A l'arrivée de l'avion d'Air France sur le tarmac de Faa'a.
A l'arrivée de l'avion d'Air France sur le tarmac de Faa'a.
PAPEETE, mercredi 24 avril 2013. Dans sa note expresse sur l’économie en 2012, pour la Polynésie française l’IEOM (Institut d’émission outre-mer) notait une «légère progression de l’activité touristique». En dépit d’un nombre de touristes en progression de 3,8% sur l’année 2012 et un total de 168 978 touristes enregistrés au cours de l’année dernière, «le regain observé dans ce secteur ne permet pas encore de retrouver les niveaux d’activité antérieurs à 2008». Quant au coefficient moyen de remplissage des hôtels, il s’est amélioré en 2012 pour atteindre 56,8% (contre 53,7% un an auparavant), «à la faveur de l’effet conjugué d’un accroissement du nombre de chambres vendues (+3,6%) mais aussi de la diminution du nombre de chambres disponibles (-2,1%),à la suite de la fermeture d’hôtels en cours d’année». Pour autant, le secteur du tourisme continue de peser lourd dans les résultats économiques du Pays. L’ISPF établit le cumul du chiffre d’affaires des entreprises du tourisme (tous secteurs confondus : agences de voyages, hôtels et autres services d’hébergement, restauration, activités de loisirs, locations de véhicules) à 76 milliards de Fcfp en 2012, soit 3,7% de mieux qu’en 2011. C’est d’ailleurs l’un des secteurs de l’économie polynésienne qui ne cesse de progresser depuis deux ans, alors que le chiffre d’affaires de tous les secteurs est en baisse de 1% dans le même temps.

Pour ce qui est de la fréquentation touristique, le mois de janvier 2013 redonnait des couleurs plus vives au secteur du tourisme. Avec 11 174 touristes internationaux sur notre territoire pour le premier mois de l’année, la progression de 9,1% par rapport à janvier 2012 s’approchait enfin d’une évolution à deux chiffres. Patatras, l’enquête de l’ISPF pour le mois de février a un goût bien plus amer. «En février 2013, la fréquentation touristique diminue de 3 % par rapport à février 2012. Cette baisse s’explique par le recul des principaux marchés émetteurs. Seules l’Asie et l’Europe (hors France) conservent une bonne tenue de leurs effectifs touristiques». Petite consolation, «sur les deux premiers mois de l’année 2013, la fréquentation touristique reste en hausse de 2,7 % par rapport à l’année 2012».

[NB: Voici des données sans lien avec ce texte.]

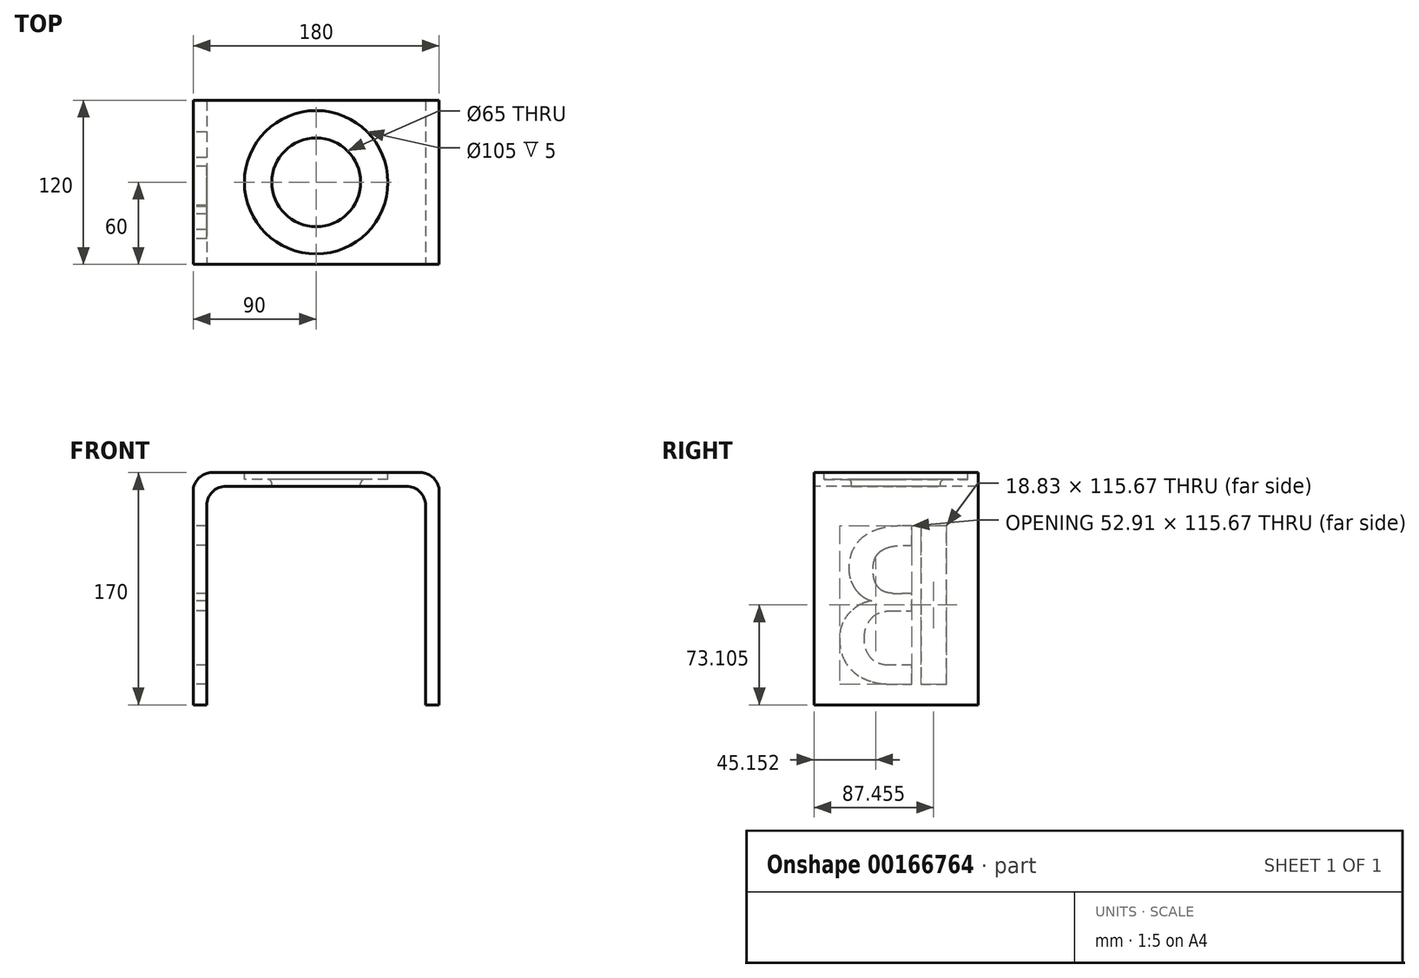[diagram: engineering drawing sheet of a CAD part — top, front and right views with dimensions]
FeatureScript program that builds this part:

Le tourisme étant une activité soumise à de fortes variations saisonnières ce jeu de yoyo à la hausse ou à la baisse risque de se reproduire sur les 10 mois qui suivent. On le voit d’ailleurs apparaître dans l’enquête sur la fréquentation hôtelière où en février 2013 «la fréquentation des hôtels de Polynésie française est en baisse de 1,5 % par rapport à février 2012. La forte augmentation du nombre de nuitées vendues à la clientèle japonaise, américaine et aux autres marchés étrangers ne compense pas la diminution des ventes vers la clientèle locale, européenne et française. Le nombre de chambres offertes diminue de 9 % par rapport à février 2012, suite à la fermeture de deux hôtels, ce qui conduit à une augmentation du taux de remplissage pour atteindre 50 %». Avec moins de chambres sur le territoire, une offre de liaisons aériennes qui évolue peu, le paradis touristique polynésien situé à des milliers voire des dizaines de milliers de kilomètres de ses éventuels clients a bien du mal à se faire une place au soleil. D’autant que les propositions des trois partis qui restent en lice pour le 2e tour des élections territoriales restent vagues et mal évaluées pour ce secteur-clé.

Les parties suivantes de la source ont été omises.